### Text provided
Lessons from teaching gifted elementary students (Part 8e)

Every so often, I’ll informally teach a class of gifted elementary-school students. I greatly enjoy interacting with them, and I especially enjoy the questions they pose. Often these children pose questions that no one else will think about, and answering these questions requires a surprisingly depth of mathematical knowledge.

Here’s a question I once received, in the students’ original handwriting. They wanted me to add adjacent numbers on the bottom row to produce the number on the next row, building upward until I reached the apex of the triangle. Then, after I reached the top number, they wanted me to take the square root of that number. (Originally, they wanted me to first multiply by 80 before taking the square root, but evidently they decided to take it easy on me.)

And, just to see if I could do it, they wanted me to do all of this without using a calculator. But they were nice and allowed me to use pencil and paper.

So far, I’ve used Pascal’s triangle to obtain

$y = \displaystyle \sum_{k=0}^{11} (k+1)^2 {11 \choose k}$

$= \displaystyle \sum_{k=2}^{11} k(k-1) {11 \choose k} + \sum_{k=1}^{11} 3k {11 \choose k} + \sum_{k=0}^{11} {11 \choose k}$ .

$= \displaystyle \sum_{k=2}^{11} k(k-1) \left( \frac{11!}{k!(11-k)!} \right) + \sum_{k=1}^{11} 3k \left( \frac{11!}{k!(11-k)!} \right) + \sum_{k=0}^{11} \left( \frac{11!}{k!(11-k)!} \right)$ .

$= \displaystyle \sum_{k=2}^{11} \frac{11!}{(k-2)!(11-k)!} + 3 \sum_{k=1}^{11} \frac{11!}{(k-1)!(11-k)!} + \sum_{k=0}^{11} \frac{11!}{k!(11-k)!}$ .

$= \displaystyle \sum_{i=0}^{9} \frac{11!}{i!(9-i)!} + 3 \sum_{j=0}^{10} \frac{11!}{j!(10-j)!} + \sum_{k=0}^{11} \frac{11!}{k!(11-k)!}$ .

### Directive a
Answer these about the post on teaching gifted elementary students:
(i) Before deciding to take it easy on the author, by what number did the students want the top number multiplied before the square root?
(ii) What tool were the students not letting the author use?
(iii) What has the author used so far to obtain the expression for y?
The records bear no relation to the text.

### Data to use

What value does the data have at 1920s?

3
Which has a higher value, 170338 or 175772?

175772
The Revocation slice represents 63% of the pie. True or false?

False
==
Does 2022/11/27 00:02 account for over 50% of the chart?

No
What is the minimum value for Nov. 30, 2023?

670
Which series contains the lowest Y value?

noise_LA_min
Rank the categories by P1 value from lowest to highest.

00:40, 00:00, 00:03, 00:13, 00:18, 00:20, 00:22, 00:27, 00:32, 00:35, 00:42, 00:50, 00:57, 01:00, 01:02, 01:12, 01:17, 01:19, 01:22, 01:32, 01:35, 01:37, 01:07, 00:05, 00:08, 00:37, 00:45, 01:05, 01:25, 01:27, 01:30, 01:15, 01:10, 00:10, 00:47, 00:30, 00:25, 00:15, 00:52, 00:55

### Directive b
From the records, please copy the lines starting with the line that contains "Does 2022/11/27 00:02" and going on through the line that contains "Rank the categories", both included.

### Response a
(i) 80
(ii) A calculator
(iii) Pascal's triangle

### Response b
Does 2022/11/27 00:02 account for over 50% of the chart?

No
What is the minimum value for Nov. 30, 2023?

670
Which series contains the lowest Y value?

noise_LA_min
Rank the categories by P1 value from lowest to highest.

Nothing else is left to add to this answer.